If you are curious about the new pizza makers, you should go to Rome, and seek out Gabriele Bonci. Or to L'Aquila, where a young chef is conducting interesting research with regards to dough and condiments. Her name isMarzia Buzzanca, and hers is a “social” pizza, along with being a gourmet dish. She decided to open her pizzeria in the uninhabited centre of the city that was devastated by the earthquake on April 6th, 2010 in the Abruzzo region of Italy. Her creations are treated with the same care as haute cuisine: the dough is like a canvas onto which she paints, using local ingredients like cold cuts, cheeses, anchovies and ricotta. She also “contaminates” the dish with more exotic ingredients.
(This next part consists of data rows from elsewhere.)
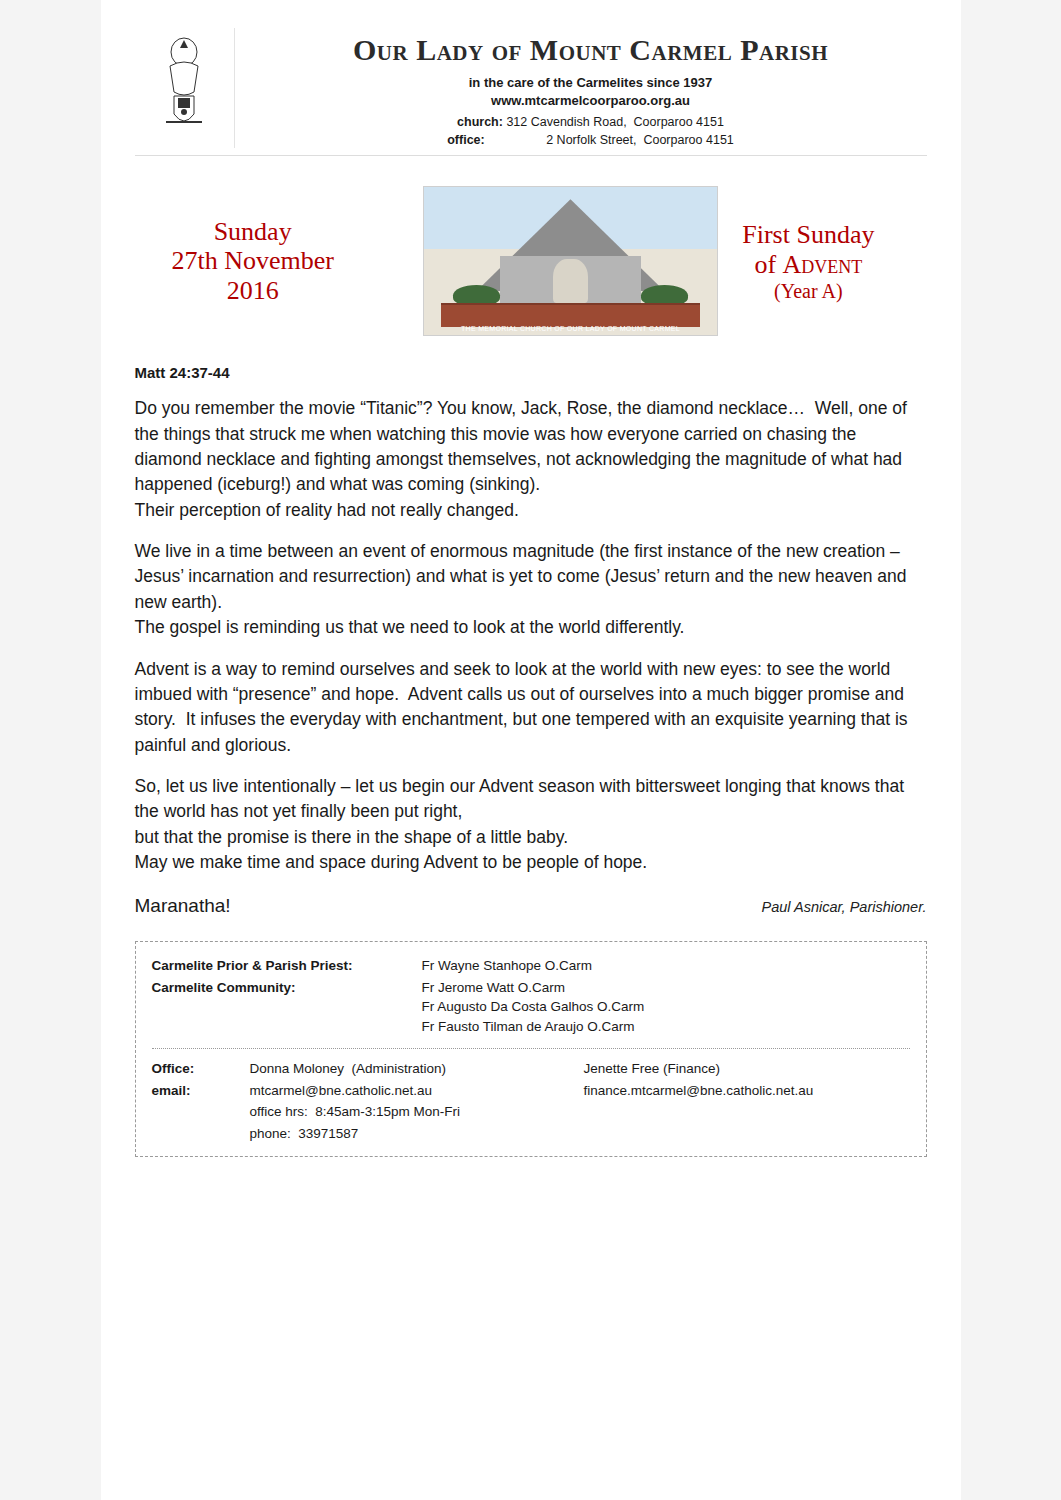Our Lady of Mount Carmel Parish
in the care of the Carmelites since 1937
www.mtcarmelcoorparoo.org.au
church: 312 Cavendish Road, Coorparoo 4151
office: 2 Norfolk Street, Coorparoo 4151
Sunday 27th November 2016
THE MEMORIAL CHURCH OF OUR LADY OF MOUNT CARMEL
First Sunday
of Advent (Year A)
Matt 24:37-44
Do you remember the movie “Titanic”? You know, Jack, Rose, the diamond necklace… Well, one of the things that struck me when watching this movie was how everyone carried on chasing the diamond necklace and fighting amongst themselves, not acknowledging the magnitude of what had happened (iceburg!) and what was coming (sinking).
Their perception of reality had not really changed.
We live in a time between an event of enormous magnitude (the first instance of the new creation – Jesus’ incarnation and resurrection) and what is yet to come (Jesus’ return and the new heaven and new earth).
The gospel is reminding us that we need to look at the world differently.
Advent is a way to remind ourselves and seek to look at the world with new eyes: to see the world imbued with “presence” and hope. Advent calls us out of ourselves into a much bigger promise and story. It infuses the everyday with enchantment, but one tempered with an exquisite yearning that is painful and glorious.
So, let us live intentionally – let us begin our Advent season with bittersweet longing that knows that the world has not yet finally been put right,
but that the promise is there in the shape of a little baby.
May we make time and space during Advent to be people of hope.
Maranatha!
Paul Asnicar, Parishioner.
Carmelite Prior & Parish Priest:
Fr Wayne Stanhope O.Carm
Carmelite Community:
Fr Jerome Watt O.Carm
Fr Augusto Da Costa Galhos O.Carm
Fr Fausto Tilman de Araujo O.Carm
Office:
Donna Moloney (Administration)
Jenette Free (Finance)
email:
mtcarmel@bne.catholic.net.au
finance.mtcarmel@bne.catholic.net.au
office hrs: 8:45am-3:15pm Mon-Fri
phone: 33971587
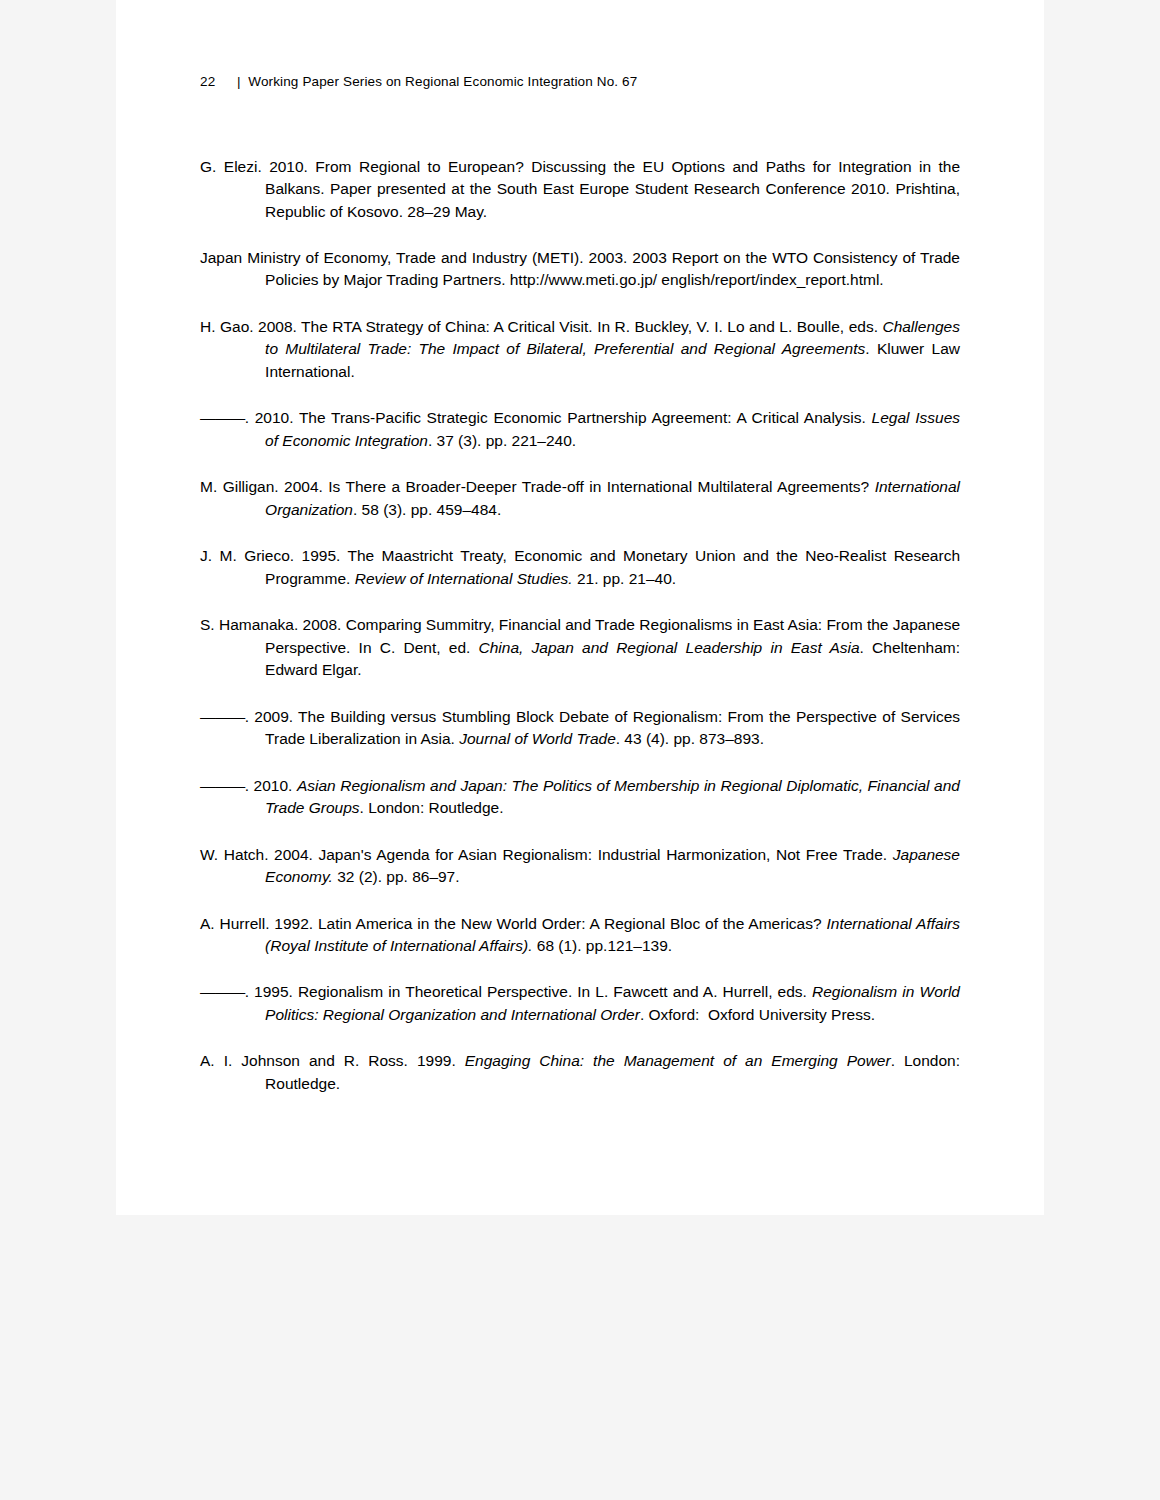22| Working Paper Series on Regional Economic Integration No. 67
G. Elezi. 2010. From Regional to European? Discussing the EU Options and Paths for Integration in the Balkans. Paper presented at the South East Europe Student Research Conference 2010. Prishtina, Republic of Kosovo. 28–29 May.
Japan Ministry of Economy, Trade and Industry (METI). 2003. 2003 Report on the WTO Consistency of Trade Policies by Major Trading Partners. http://www.meti.go.jp/ english/report/index_report.html.
H. Gao. 2008. The RTA Strategy of China: A Critical Visit. In R. Buckley, V. I. Lo and L. Boulle, eds. Challenges to Multilateral Trade: The Impact of Bilateral, Preferential and Regional Agreements. Kluwer Law International.
———. 2010. The Trans-Pacific Strategic Economic Partnership Agreement: A Critical Analysis. Legal Issues of Economic Integration. 37 (3). pp. 221–240.
M. Gilligan. 2004. Is There a Broader-Deeper Trade-off in International Multilateral Agreements? International Organization. 58 (3). pp. 459–484.
J. M. Grieco. 1995. The Maastricht Treaty, Economic and Monetary Union and the Neo-Realist Research Programme. Review of International Studies. 21. pp. 21–40.
S. Hamanaka. 2008. Comparing Summitry, Financial and Trade Regionalisms in East Asia: From the Japanese Perspective. In C. Dent, ed. China, Japan and Regional Leadership in East Asia. Cheltenham: Edward Elgar.
———. 2009. The Building versus Stumbling Block Debate of Regionalism: From the Perspective of Services Trade Liberalization in Asia. Journal of World Trade. 43 (4). pp. 873–893.
———. 2010. Asian Regionalism and Japan: The Politics of Membership in Regional Diplomatic, Financial and Trade Groups. London: Routledge.
W. Hatch. 2004. Japan's Agenda for Asian Regionalism: Industrial Harmonization, Not Free Trade. Japanese Economy. 32 (2). pp. 86–97.
A. Hurrell. 1992. Latin America in the New World Order: A Regional Bloc of the Americas? International Affairs (Royal Institute of International Affairs). 68 (1). pp.121–139.
———. 1995. Regionalism in Theoretical Perspective. In L. Fawcett and A. Hurrell, eds. Regionalism in World Politics: Regional Organization and International Order. Oxford: Oxford University Press.
A. I. Johnson and R. Ross. 1999. Engaging China: the Management of an Emerging Power. London: Routledge.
The polar opposite of the Neapolitan pizza can be found in the creative pizza of Verona, where chef Simone Padoan is pushing the boundaries even further, offering an emotional, surprising pizza with new ingredients like raw shrimp, fennel, green apples, foie gras, turnip greens and liquorice. Along with lard, sprouts and pistachios. But it’s done with an obsessive attention to quality. This is the revolution of the new Italian pizza, and it’s a revolution we welcome with joy.